There is no real distinction to be made between extradimensional spaces and demiplanes — they're just different words for the same thing. Per the Dungeon Master's Guide, page 68, “demiplane” is just what extradimensional spaces of notable size are conventionally called. You'll also note that DMG page 99 equivocates “demiplane” and “pocket dimension”, saying that either is large enough to serve as the exotic location for a dungeon, so there isn't a real line that can be drawn between those by size, either.
So both “demiplanes” and “pocket dimensions” are extradimensional spaces, and the difference between the two is more a matter of language being vague yet evocative: the two different words just lend nuances to describing the same thing, like how “boulder” and “rock” both mean a chunk of stone, just one suggesting greater size. The difference in the words “demiplane” and “pocket dimension” is just suggesting (vaguely) something about the size of an extradimensional space.
So given that one is just a synonym for the other — yes, a familiar's pocket dimension is an extradimensional space, and could be also called a (very small) demiplane if you wanted to.

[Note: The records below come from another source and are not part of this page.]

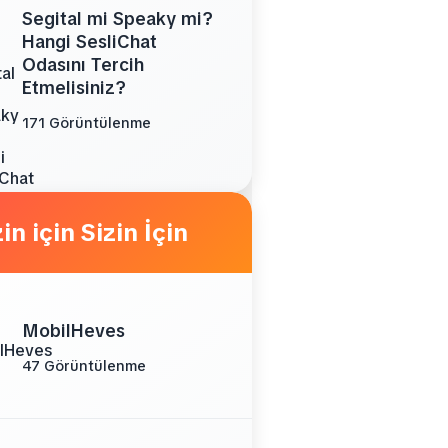
Segital mi Speaky mi?
Hangi SesliChat
Odasını Tercih
Etmelisiniz?
171 Görüntülenme
Sizin İçin
MobilHeves
47 Görüntülenme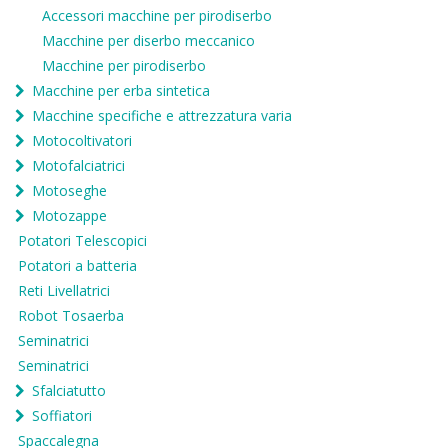
Accessori macchine per pirodiserbo
Macchine per diserbo meccanico
Macchine per pirodiserbo
Macchine per erba sintetica
Macchine specifiche e attrezzatura varia
Motocoltivatori
Motofalciatrici
Motoseghe
Motozappe
Potatori Telescopici
Potatori a batteria
Reti Livellatrici
Robot Tosaerba
Seminatrici
Seminatrici
Sfalciatutto
Soffiatori
Spaccalegna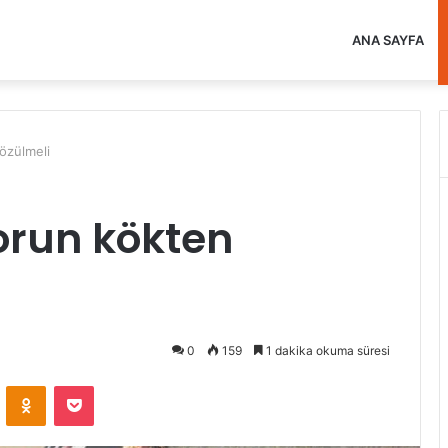
ANA SAYFA
çözülmeli
sorun kökten
0
159
1 dakika okuma süresi
VKontakte
Odnoklassniki
Pocket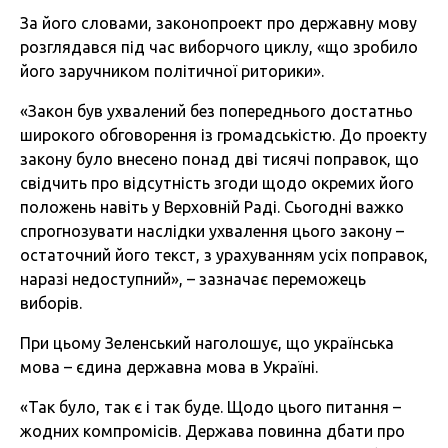
За його словами, законопроект про державну мову
розглядався під час виборчого циклу, «що зробило
його заручником політичної риторики».
«Закон був ухвалений без попереднього достатньо
широкого обговорення із громадськістю. До проекту
закону було внесено понад дві тисячі поправок, що
свідчить про відсутність згоди щодо окремих його
положень навіть у Верховній Раді. Сьогодні важко
спрогнозувати наслідки ухвалення цього закону –
остаточний його текст, з урахуванням усіх поправок,
наразі недоступний», – зазначає переможець
виборів.
При цьому Зеленський наголошує, що українська
мова – єдина державна мова в Україні.
«Так було, так є і так буде. Щодо цього питання –
жодних компромісів. Держава повинна дбати про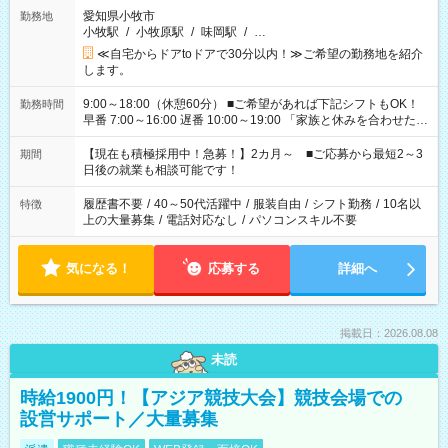
愛知県小牧市
勤務地
小牧駅
/
小牧原駅
/
味岡駅
/
…
≪自宅からドアtoドアで30分以内！≫ご希望の勤務地を紹介
します。
9:00～18:00（休憩60分） ■ご希望があれば下記シフトもOK！
勤務時間
早番 7:00～16:00 遅番 10:00～19:00 「家族と休みを合わせた
い」 「余裕を持って夕飯の準備がしたい」 「できれば残業はし
たくない」 など、ご希望を教えてくださいね。 ※Wワーク希望
【現在も積極採用中！急募！】2カ月～ ■ご応募から最短2～3
期間
の方へ 今ご覧のお仕事で希望する勤務時間と、もう1つのお仕事
日後の就業も相談可能です！
の勤務時間。 合計で週40時間を超える場合は応募できません。
履歴書不要
/
40～50代活躍中
/
服装自由
/
シフト勤務
/
10名以
特徴
上の大量募集
/
電話対応なし
/
パソコンスキル不要
気になる！
応募する
詳細へ
掲載日：2026.08.08
未読
時給1900円！【アジア競技大会】競技会場での
設営サポート／大量募集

No, the extradimensional space is not attached to the wizard in any sense. If it was, there would be very clear wording about the danger of the wizard doing things like entering portable holes or rope trick spaces. That's not something that would be accidentally left out of the description of find familiar. Given that lack, it's safe for both master and familiar to enter extradimensional spaces like demiplanes and pocket dimensions. Unlike a bag of holding, there is no portal attached to the familiar (nor is there rules text about the danger) — think of it instead as the familiar being “tuned” to that personal pocket dimension, so the magic of the spell can always “find” its home pocket dimension.